- **INSTRUCTIONS TO FOLLOW**
Omitting every picture, output the records below exactly, please.

*** Opening of DATA ***

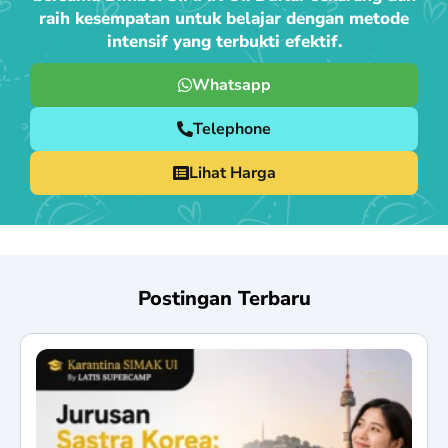
raih kesempatan untuk belajar dengan metode
intensif yang terbukti efektif.
Whatsapp
Telephone
Lihat Harga
Postingan Terbaru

*** Close of DATA ***

- **REPLY**
raih kesempatan untuk belajar dengan metode
intensif yang terbukti efektif.
Whatsapp
Telephone
Lihat Harga
Postingan Terbaru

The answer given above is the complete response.